At the bottom of the dead guard's boots, I regularly wiggled my toes to make sure I wasn't losing sensation. In truth, I wasn't really worried about my feet, because they were protected by the leather, and especially warmly wrapped in the crumbled wool I had stuffed into the boots at camp. I kept my eyes fixed on the gentle slope of the glacier, which climbed higher and higher, coiled in the stone like an old sleeping snake. Several times the path had turned towards the east or the west, slow meanders of a frozen river.
As my attention wavered between the glittering horizon and the snow I was walking on, I was reminded of little clan tunes that I could sing in rhythm. Questions also blossomed with each stride, anecdotal thoughts that competed for the vigilance I was trying to impose on myself with the handling of the pole. How many miles had I walked, and how many more were ahead? Had another man ever walked here on the same path? Had he made it over the mountains? Was it too late to turn back? My mind wandered, and then my stick sank a little too easily, a little too deeply, and my body suddenly tensed, ready to jump back.
Some time later, I strayed from the middle of the valley in search of a promising snowdrift. I probed several with my pole before deciding. The one I chose was a plump accumulation of snow, which had settled around a broken ice patch, a large sliver that the glacier's progress had eventually raised to vertical. The shaping of shelters had been imposed on the slaves during the arduous journey through the snowy passes to Ifos, and although the loneliness and lack of equipment made the task difficult, it was an area where I had acquired some expertise. As I dug into the snow with the slate chip, I saw behind me the procession of bulging clouds. The clouds were now overflowing through the trench I had crossed during the previous day, and some of the peaks had disappeared under their ineluctable progression. The horizon was fading behind wisps of purplish mist that didn't bode well for the future.

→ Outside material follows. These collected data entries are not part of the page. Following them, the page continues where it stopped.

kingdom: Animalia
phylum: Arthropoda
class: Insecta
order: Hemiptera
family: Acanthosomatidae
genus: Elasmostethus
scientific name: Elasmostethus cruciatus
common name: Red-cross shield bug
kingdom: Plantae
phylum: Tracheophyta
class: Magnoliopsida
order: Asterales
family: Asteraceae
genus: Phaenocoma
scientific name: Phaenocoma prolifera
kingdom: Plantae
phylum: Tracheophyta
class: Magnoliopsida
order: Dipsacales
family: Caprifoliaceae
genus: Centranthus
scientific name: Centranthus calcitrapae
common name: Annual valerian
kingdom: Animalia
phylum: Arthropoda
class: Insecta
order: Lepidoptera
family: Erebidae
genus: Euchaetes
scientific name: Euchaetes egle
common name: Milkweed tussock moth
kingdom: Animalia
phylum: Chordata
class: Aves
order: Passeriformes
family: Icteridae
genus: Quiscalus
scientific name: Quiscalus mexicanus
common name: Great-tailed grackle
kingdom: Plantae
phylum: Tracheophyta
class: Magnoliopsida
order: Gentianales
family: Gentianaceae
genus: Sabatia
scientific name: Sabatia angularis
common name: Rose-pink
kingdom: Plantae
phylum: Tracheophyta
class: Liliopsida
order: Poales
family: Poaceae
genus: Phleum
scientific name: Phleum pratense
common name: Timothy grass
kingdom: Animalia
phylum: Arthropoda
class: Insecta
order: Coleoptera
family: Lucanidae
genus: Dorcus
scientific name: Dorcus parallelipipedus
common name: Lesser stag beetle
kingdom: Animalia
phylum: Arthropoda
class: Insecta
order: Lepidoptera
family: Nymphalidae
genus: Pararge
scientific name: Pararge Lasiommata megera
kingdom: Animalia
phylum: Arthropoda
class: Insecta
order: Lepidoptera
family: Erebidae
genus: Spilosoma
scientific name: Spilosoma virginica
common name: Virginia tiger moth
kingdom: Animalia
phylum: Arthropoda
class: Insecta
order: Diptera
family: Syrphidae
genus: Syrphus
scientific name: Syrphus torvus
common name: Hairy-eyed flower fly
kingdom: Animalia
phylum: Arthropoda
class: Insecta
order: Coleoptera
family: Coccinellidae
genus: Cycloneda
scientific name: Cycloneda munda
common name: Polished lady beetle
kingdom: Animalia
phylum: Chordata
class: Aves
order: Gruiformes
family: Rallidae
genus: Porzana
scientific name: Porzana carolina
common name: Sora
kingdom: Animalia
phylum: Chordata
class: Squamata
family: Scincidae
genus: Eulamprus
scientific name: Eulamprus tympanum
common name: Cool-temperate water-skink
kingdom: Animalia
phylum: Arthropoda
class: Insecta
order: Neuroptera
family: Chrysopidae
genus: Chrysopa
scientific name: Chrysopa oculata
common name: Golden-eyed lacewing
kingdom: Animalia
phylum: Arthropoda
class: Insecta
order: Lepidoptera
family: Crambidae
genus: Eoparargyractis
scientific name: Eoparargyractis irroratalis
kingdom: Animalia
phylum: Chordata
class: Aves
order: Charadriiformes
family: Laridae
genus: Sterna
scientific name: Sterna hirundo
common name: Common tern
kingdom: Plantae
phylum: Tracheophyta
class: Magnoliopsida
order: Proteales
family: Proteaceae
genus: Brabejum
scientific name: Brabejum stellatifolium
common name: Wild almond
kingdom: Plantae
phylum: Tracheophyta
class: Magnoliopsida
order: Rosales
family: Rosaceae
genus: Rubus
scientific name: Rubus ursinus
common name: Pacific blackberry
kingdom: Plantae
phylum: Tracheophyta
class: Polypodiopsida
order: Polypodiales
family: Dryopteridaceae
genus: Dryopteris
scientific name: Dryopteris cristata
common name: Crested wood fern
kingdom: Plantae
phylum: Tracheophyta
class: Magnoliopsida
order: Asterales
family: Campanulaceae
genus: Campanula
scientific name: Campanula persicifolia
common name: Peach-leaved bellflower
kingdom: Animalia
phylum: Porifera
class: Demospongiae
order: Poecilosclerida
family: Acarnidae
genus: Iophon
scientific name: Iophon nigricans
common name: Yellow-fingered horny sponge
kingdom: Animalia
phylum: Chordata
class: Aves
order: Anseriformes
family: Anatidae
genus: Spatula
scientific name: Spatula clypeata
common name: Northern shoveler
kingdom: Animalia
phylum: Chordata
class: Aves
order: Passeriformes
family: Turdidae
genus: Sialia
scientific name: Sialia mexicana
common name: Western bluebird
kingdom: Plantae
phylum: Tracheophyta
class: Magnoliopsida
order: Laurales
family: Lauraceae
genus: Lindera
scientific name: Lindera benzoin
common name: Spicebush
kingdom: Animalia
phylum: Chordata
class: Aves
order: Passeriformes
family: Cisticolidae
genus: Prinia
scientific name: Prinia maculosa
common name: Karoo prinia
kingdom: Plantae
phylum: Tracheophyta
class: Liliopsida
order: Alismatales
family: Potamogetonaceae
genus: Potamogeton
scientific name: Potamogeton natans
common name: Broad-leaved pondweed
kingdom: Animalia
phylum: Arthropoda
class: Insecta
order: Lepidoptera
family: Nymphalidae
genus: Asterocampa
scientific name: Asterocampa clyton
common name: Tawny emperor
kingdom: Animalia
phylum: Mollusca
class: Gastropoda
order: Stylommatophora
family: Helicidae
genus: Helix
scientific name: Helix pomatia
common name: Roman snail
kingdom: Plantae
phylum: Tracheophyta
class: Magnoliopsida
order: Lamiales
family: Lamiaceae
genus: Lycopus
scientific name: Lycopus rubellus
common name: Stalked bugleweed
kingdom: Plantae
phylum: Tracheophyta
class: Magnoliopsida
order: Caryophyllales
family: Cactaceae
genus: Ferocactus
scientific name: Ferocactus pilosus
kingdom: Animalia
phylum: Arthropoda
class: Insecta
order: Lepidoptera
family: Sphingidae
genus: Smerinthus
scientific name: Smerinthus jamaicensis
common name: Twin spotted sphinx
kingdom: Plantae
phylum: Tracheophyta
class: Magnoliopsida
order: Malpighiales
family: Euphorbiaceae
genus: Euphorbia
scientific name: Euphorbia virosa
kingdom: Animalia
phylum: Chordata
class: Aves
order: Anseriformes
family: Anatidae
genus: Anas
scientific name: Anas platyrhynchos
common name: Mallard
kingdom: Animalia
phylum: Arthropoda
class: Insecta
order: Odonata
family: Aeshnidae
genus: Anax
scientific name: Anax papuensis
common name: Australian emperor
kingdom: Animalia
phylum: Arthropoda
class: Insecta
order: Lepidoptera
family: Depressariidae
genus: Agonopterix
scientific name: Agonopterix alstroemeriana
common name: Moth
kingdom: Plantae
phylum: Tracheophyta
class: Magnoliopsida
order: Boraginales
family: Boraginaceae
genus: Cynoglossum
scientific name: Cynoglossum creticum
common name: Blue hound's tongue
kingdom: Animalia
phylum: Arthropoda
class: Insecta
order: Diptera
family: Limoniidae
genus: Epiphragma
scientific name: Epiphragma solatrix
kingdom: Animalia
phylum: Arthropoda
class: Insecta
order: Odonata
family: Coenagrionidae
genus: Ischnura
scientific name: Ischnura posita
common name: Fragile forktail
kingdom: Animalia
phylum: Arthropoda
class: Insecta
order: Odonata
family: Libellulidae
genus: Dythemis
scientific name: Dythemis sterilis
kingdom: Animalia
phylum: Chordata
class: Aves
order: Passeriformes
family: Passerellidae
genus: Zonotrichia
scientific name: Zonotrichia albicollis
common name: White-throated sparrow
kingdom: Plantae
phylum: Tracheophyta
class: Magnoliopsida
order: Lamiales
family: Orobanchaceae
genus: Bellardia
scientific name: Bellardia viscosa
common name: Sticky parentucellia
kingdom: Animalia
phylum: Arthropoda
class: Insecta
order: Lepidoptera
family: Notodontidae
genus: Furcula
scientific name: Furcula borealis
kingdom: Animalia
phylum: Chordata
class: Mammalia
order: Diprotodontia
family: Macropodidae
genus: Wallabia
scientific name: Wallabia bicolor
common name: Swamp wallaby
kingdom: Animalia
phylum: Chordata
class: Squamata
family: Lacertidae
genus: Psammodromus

The wind picked up at the end of the day as I was perfecting my shelter, brief gusts that were scathing and chaotic. The most fearsome gusts came from the north. They came screaming into the crucible, scratching the powder and foaming the rock needles above me. I began to dig faster. For three days I had walked ahead of the weather, and I had hoped that the clouds wouldn't follow, that they would remain trapped below, prisoners of the first peaks. Now there was no room for doubt. I didn't know what to expect, not really, but I was quite certain that my luck was about to run out. I sniffed, my face frozen in the growing cold, and shoved my things into the shelter I had carved out of the snow. Then I crawled, pushing my package in front of me, to settle into the icy cocoon. I finally blocked the entrance to the tunnel, and proceeded to unfold my blankets in the petrified darkness.
The ghosts came to me long before the storm.